That is just not true. I now have a 200MHz scope and have being doing some measurements... some results below.eslapion wrote: ↑Sat Jun 10, 2017 8:33 amEven if J-PLA has the very exact timing of a genuine Commodore PLA, its outputs has a slew rate that's off the charts when compared to the real thing and this makes it a massive noise generator.
Only the 10ns version of the XC9536XL with its slew rate limiter enabled offers signals that are similar in nature to antique NMOS and TTL signals. You look at that on a good scope and you can't see the difference from a vintage 74LS series chip.
Here I have measured !CHAROM -signal (all signals are pretty same, doesn't matter which I selected).
These measurements have been made on a real 250466 mainboard using a 150MHz probe with 10x setting on and a very short
spring-type ground contact.
I pasted the images on top of each other, so that it's easier to see differences (which doesn't exist!).

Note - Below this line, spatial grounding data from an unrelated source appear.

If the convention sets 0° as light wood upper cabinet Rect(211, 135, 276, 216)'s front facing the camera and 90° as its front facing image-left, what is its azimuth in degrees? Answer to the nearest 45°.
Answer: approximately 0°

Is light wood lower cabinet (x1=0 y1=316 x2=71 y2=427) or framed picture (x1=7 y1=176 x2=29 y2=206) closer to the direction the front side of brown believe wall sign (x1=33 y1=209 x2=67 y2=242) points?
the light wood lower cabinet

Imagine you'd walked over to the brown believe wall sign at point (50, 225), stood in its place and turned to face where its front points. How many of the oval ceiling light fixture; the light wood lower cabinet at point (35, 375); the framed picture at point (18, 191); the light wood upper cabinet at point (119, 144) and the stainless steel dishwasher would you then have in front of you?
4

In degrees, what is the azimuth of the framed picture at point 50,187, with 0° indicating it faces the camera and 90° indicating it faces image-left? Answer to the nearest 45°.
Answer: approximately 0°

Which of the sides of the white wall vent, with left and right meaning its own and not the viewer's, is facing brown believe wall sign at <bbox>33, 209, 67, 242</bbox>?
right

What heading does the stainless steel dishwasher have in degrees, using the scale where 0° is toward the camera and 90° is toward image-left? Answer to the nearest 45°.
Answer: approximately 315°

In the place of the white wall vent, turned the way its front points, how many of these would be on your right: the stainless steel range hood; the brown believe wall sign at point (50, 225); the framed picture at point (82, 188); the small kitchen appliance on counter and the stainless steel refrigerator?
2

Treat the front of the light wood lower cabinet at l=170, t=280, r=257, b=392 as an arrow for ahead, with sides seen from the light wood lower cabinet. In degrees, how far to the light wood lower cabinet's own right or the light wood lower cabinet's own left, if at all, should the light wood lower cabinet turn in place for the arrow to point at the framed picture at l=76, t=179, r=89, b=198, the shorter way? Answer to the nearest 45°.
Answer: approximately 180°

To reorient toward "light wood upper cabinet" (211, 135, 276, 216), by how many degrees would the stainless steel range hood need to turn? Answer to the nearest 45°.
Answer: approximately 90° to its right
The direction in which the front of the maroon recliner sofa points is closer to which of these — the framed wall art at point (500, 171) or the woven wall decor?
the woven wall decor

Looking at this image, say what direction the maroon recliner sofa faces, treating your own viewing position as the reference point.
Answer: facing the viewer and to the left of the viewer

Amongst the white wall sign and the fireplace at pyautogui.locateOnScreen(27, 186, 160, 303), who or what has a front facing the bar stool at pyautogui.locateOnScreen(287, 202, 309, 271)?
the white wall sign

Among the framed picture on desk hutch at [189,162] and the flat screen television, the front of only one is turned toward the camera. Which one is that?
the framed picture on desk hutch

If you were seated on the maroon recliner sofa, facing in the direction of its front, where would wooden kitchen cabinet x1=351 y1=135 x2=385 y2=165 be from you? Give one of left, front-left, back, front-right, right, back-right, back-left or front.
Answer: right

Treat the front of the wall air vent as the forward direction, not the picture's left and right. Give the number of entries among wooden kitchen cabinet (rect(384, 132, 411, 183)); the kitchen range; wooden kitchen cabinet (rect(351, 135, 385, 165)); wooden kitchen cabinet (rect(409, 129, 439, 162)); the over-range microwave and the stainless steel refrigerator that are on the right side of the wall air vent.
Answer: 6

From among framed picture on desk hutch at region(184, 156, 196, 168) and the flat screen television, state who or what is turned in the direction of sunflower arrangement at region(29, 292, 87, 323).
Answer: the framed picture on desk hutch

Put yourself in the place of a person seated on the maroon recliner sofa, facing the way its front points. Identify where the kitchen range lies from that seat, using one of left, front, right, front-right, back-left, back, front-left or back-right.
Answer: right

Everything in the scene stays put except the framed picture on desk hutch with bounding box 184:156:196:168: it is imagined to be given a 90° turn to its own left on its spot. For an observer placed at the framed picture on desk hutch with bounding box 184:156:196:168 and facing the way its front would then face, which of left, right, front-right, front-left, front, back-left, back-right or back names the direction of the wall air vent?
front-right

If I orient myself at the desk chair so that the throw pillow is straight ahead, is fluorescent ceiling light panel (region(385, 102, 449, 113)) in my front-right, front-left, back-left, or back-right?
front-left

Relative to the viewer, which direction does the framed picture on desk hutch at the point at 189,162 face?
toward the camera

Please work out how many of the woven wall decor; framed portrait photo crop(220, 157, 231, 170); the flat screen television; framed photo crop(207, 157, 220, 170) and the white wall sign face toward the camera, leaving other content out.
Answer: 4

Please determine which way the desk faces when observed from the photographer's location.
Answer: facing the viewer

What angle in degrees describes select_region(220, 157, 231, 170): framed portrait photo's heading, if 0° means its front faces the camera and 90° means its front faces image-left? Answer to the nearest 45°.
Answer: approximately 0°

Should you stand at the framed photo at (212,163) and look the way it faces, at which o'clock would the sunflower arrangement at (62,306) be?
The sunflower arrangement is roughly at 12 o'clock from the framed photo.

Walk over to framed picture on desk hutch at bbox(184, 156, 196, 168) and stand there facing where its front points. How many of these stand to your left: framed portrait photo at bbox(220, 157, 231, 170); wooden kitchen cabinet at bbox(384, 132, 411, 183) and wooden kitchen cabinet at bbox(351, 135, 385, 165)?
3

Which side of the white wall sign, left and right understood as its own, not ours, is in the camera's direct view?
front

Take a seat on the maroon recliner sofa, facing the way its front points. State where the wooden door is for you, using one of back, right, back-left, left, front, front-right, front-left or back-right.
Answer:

I do find it a bit suprising that your 10ns chip and my 5ns, both genuine, have so similar results, there is hardly any
noticeable differences in slew rates.
As you (and everyone else) can see, there is no ringing on J-PLA either.
Slew rates on both PLAnkton and J-PLA are faster than any original PLA, but I don't find that problem at all.
If that slew rate makes J-PLA a "massive noise generator", then yours is like that too.
I wonder if that 5ns chip you have been measuring had "slow slew rate" and "low power" -modes activated?
And was it a genuine chip? You have been telling that counterfeits don't have working slew rate control, so did you
actually measure a fake chip and now your "facts" are based on that?